Phase 2: Hadoop Migration Business Requirements Definitions
The purpose of this phase is to come to an agreement on defining business requirements. This process can be difficult if the output is not clearly defined. This blog post is related to a large Hadoop migration that I did at Microsoft so I will use that project as an example.
The goal of this project was to move from one technology stack to another. Whatever target tables were being created in the original system should be duplicated in the new system. At least that was the goal. For a large migration, this becomes non-trivial.
What makes defining business requirements difficult?
- Owners do not exist for business definitions
For example, consider a situation where someone defined a metric, did a poor job documenting the metric, then left the company. These are difficult problems to solve. - Business definitions not exist
For example, most engineers at small companies will be happy saying “the documentation is in the code.” This is unfortunate and something overlooked at small companies because code is less likely to be shared. In large corporations, this becomes an issue because you’re more likely to work in teams and share code. As such, you’re more likely to find good documentation at large companies. My solution to that problem was to get a consensus on ambiguous definitions and make good educated guesses. - The business logic in the new system is different from the new system.
For example, what happens when you find a bug in the original system? Can you fix the bug in the original system? If not, can you fix the bug in the new system? If you do fix the bug in the new system, how will you show it has been fixed and how will you prepare analysts for the new data? My solution to that problem was to provide analysis on why the original data was wrong, fix it in the new system and show how much the data changed.
To illustrate the problem of business logic changing, consider these two rough ER diagrams below. The diagram on the left shows reporting tables and sources for those reporting tables. The diagram on the right shows the new system. The new system was distinctly different from the old system. Business logic was drastically refactored. When I was at the business requirements phase of this project, I looked at these two diagrams and told myself it was technically possible to achieve this outcome. What I did not do was accurately estimate how hard it would be to achieve this outcome. Underestimating the effort to do the refactoring resulted in a lot of back and forth between myself and manager to convince them that the cost was worth it.
Before | After |
![]() |
![]() |
Advice for defining business requirements
- Prioritize which metrics and reports are important
If time becomes a problem, then you will want to deliver the most important reports and metrics first. - The more refactoring you do, the more you should prepare for scope creep.

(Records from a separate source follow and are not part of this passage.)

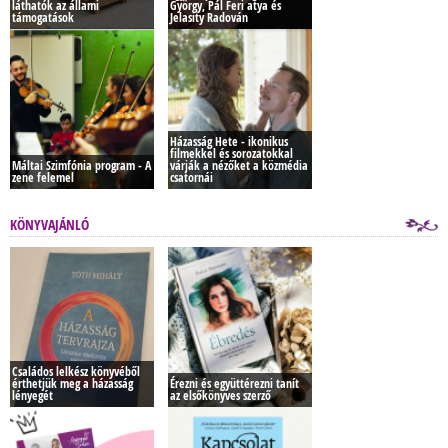
láthatók az állami
György, Pál Feri atya és
támogatások
Jelasity Radován
Házasság Hete - ikonikus
filmekkel és sorozatokkal
Máltai Szimfónia program - A
várják a nézőket a közmédia
zene felemel
csatornái
KÖNYVAJÁNLÓ
Családos lelkész könyvéből
érthetjük meg a házasság
Érezni és együttérezni tanít
lényegét
az elsőkönyves szerző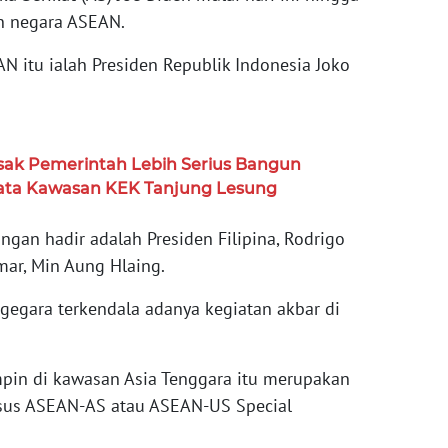
n negara ASEAN.
 itu ialah Presiden Republik Indonesia Joko
ak Pemerintah Lebih Serius Bangun
isata Kawasan KEK Tanjung Lesung
an hadir adalah Presiden Filipina, Rodrigo
ar, Min Aung Hlaing.
gegara terkendala adanya kegiatan akbar di
pin di kawasan Asia Tenggara itu merupakan
sus ASEAN-AS atau ASEAN-US Special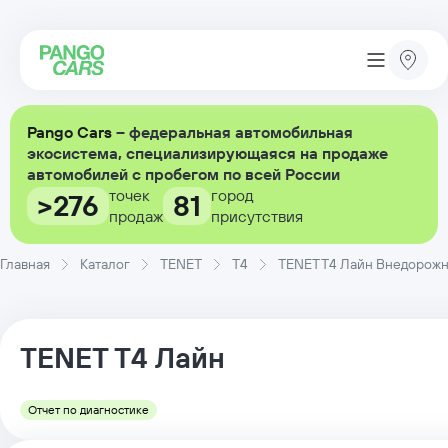
Pango Cars
– федеральная автомобильная
экосистема, специализирующаяся на продаже
автомобилей с пробегом по всей России
точек
город
>276
81
продаж
присутствия
Главная
Каталог
TENET
T4
TENET T4 Лайн Внедорожник
TENET
T4
Лайн
Отчет по диагностике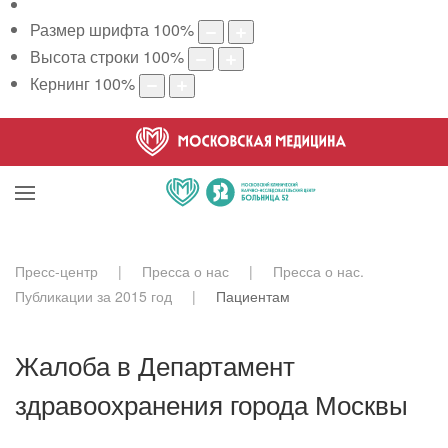
Размер шрифта
100
%
Высота строки
100
%
Кернинг
100
%
Пресс-центр
Пресса о нас
Пресса о нас.
Публикации за 2015 год
Пациентам
Жалоба в Департамент
здравоохранения города Москвы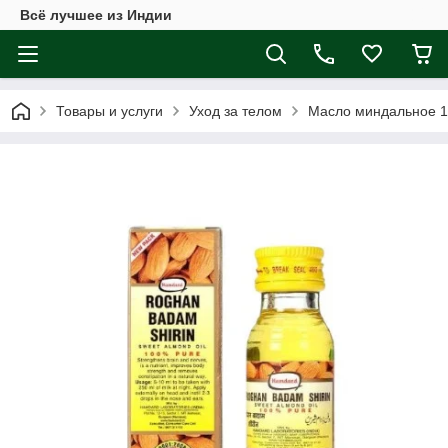
Всё лучшее из Индии
Товары и услуги
Уход за телом
Масло миндальное 1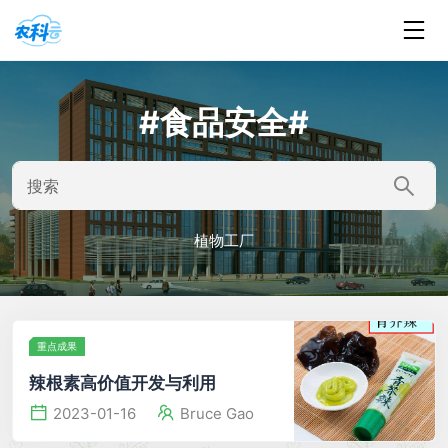
#食品安全#
植物工厂
重点成果
辣根素高价值开发与利用
2023-01-16
Bruce Gao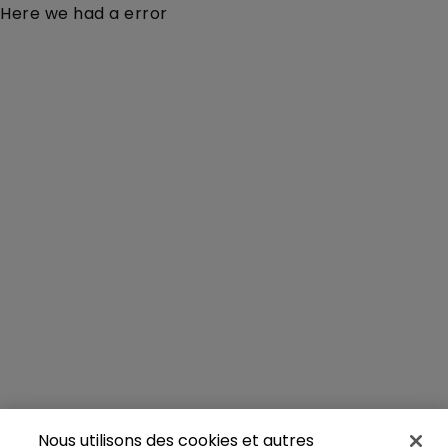
Here we had a error
Nous utilisons des cookies et autres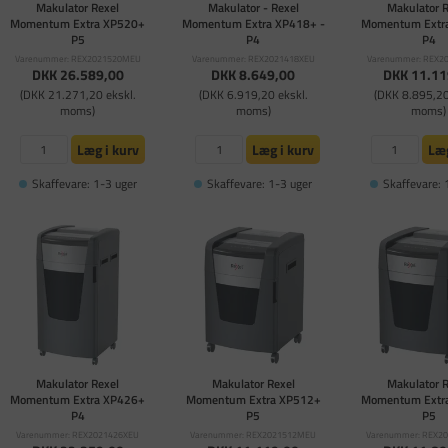
Makulator Rexel
Makulator - Rexel
Makulator 
Momentum Extra XP520+
Momentum Extra XP418+ -
Momentum Extr
P5
P4
P4
Varenummer: REX2021520MEU
Varenummer: REX2021418XEU
Varenummer: REX2
DKK 26.589,00
DKK 8.649,00
DKK 11.11
(DKK 21.271,20 ekskl.
(DKK 6.919,20 ekskl.
(DKK 8.895,20
moms)
moms)
moms)
Læg i kurv
Læg i kurv
Læg
Skaffevare: 1-3 uger
Skaffevare: 1-3 uger
Skaffevare: 
Makulator Rexel
Makulator Rexel
Makulator 
Momentum Extra XP426+
Momentum Extra XP512+
Momentum Extr
P4
P5
P5
Varenummer: REX2021426XEU
Varenummer: REX2021512MEU
Varenummer: REX2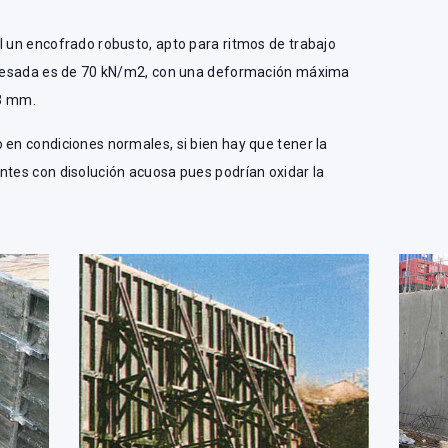
l un encofrado robusto, apto para ritmos de trabajo
e pesada es de 70 kN/m2, con una deformación máxima
 3 mm.
 en condiciones normales, si bien hay que tener la
ntes con disolución acuosa pues podrían oxidar la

This is particularly true for business logic. Refactoring business logic becomes a tedious process that leads to you digging into the weeds of data and processes. It leads to scope creep and unexpected meetings. Solving complicated problems almost always take more time than you originally thought. - Don’t be afraid to advertise expensive costs.
Complex problems should not be undersold. It is better for everyone to know up front that an easy problem is actually difficult to solve.
Conclusion
Defining business requirements is a necessary evil that may save you some headaches down the road. Do not be afraid to oversell the cost of some problems and undersell your ability to fix them. Most engineers probably hate underselling their abilities but the people your speaking to may not be as technically literate about the project as yourself. If they hold you to unrealistic expectations then you will be paying for it later. Complicated migration jobs generally have land mines and scope creep that you will not predict.